Heidi Holman, NH Fish and Game: (603) 271-3018
Michael Matson, Forest Ranger Captain: (603) 271-2214
April 11, 2023
Concord, NH – The New Hampshire Fish and Game Department and the NH Department of Natural and Cultural Resources, Division of Forests and Lands, with support from the NH Army National Guard, US Fish and Wildlife Service, and the City of Concord, will conduct a “prescribed burn” in areas on and near Concord Municipal Airport grounds this spring. The prescribed burn may occur as early as April 1, or as late as May 15; the date will be finalized when the weather and atmospheric conditions are seen to be safe.
“Planning and preparation are a large part of prescribed burning,” said Heidi Holman, a nongame biologist for NH Fish and Game who oversees the project. “This allows us to ensure that conditions and available resources are adequate to safely implement this invaluable management practice to restore the Concord pine barrens.”
While rare species are associated with both early and late successional stages of the Concord Pine Barrens, the most critically imperiled species occur in the grassy opening stage. Fire is a tool used in restoring or converting habitat conditions that are capable of supporting rare and important wildlife, including the federally endangered Karner blue butterfly—New Hampshire’s official state butterfly. The fire will also reduce dangerous accumulations of wood that could result in wild, unmanageable fires if left unchecked.
The prescribed burn will take place within the conservation zones on the Concord Municipal Airport (see map, above left). It is allowed under a state-issued burn permit, which also serves as a smoke management permit (RSA 227-L17).
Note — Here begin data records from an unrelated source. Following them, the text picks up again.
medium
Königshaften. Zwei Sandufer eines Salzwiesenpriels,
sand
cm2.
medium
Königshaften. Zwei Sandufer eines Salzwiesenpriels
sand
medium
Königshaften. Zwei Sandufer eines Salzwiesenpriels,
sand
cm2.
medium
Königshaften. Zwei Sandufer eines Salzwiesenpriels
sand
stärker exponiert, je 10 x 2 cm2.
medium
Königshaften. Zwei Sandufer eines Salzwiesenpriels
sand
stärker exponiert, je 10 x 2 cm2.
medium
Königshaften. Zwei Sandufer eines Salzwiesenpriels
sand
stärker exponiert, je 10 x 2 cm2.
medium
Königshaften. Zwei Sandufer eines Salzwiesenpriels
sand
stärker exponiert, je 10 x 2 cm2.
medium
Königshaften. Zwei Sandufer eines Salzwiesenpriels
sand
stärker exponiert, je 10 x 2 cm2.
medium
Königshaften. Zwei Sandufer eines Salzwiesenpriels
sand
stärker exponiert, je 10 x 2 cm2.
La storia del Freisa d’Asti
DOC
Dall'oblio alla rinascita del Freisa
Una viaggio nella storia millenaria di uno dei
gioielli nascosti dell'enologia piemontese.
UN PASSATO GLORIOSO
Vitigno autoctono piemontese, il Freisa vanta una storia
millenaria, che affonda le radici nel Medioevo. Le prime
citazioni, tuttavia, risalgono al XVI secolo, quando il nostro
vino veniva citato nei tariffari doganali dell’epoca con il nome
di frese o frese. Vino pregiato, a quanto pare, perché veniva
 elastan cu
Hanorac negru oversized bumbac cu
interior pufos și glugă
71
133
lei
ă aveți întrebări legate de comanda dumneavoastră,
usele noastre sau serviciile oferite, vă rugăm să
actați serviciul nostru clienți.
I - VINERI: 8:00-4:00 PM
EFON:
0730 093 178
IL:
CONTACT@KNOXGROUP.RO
Precautions will be taken to limit smoke and to ensure that the prescribed burn stays within the distinct borders shown on the map. In addition, at least one fire vehicle with water tank will be available on-site at all times as part of the protocol to deal with any unexpected situations. However, neighbors should recognize that atmospheric conditions could change, and smoke may create temporary visibility hazards. The smoke poses no imminent threat to people’s health or the community.